### [Task item]
Wherever the word "thumb" appears in the entries, copy the whole line.

(Collection entries)
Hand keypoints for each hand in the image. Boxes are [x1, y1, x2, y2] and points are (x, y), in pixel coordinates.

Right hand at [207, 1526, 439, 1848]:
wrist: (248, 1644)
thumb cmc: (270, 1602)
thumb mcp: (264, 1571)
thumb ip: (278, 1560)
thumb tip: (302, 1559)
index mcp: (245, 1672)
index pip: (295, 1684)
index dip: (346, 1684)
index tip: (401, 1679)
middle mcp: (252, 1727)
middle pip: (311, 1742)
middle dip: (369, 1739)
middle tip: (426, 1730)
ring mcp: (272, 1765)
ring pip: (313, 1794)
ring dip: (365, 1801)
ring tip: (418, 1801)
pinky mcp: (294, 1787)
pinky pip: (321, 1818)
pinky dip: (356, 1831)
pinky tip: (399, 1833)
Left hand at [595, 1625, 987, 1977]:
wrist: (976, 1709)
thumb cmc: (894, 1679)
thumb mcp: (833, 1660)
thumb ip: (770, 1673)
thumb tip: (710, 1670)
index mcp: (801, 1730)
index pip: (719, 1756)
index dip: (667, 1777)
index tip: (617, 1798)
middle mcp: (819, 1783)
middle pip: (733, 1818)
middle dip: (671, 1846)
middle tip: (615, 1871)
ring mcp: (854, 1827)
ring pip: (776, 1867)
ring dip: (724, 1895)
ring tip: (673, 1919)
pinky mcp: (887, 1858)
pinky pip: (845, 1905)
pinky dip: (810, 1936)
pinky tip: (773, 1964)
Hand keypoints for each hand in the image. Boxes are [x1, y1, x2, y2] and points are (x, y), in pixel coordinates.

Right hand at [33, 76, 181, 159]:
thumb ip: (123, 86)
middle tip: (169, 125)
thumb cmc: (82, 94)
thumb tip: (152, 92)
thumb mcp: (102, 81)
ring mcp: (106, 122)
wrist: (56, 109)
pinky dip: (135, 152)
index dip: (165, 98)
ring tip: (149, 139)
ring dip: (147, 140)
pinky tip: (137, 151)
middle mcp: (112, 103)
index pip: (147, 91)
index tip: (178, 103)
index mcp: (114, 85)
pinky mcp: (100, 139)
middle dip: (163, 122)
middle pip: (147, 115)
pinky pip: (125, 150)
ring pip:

### [Result below]
thumb cmc: (270, 1602)
thumb mcp: (264, 1571)
thumb ip: (278, 1560)
thumb tip: (302, 1559)
thumb cmc: (894, 1679)
thumb mcp: (833, 1660)
thumb ip: (770, 1673)
thumb tip: (710, 1670)
thumb ip: (123, 86)
thumb cmc: (82, 94)
thumb tip: (152, 92)
thumb mcp: (102, 81)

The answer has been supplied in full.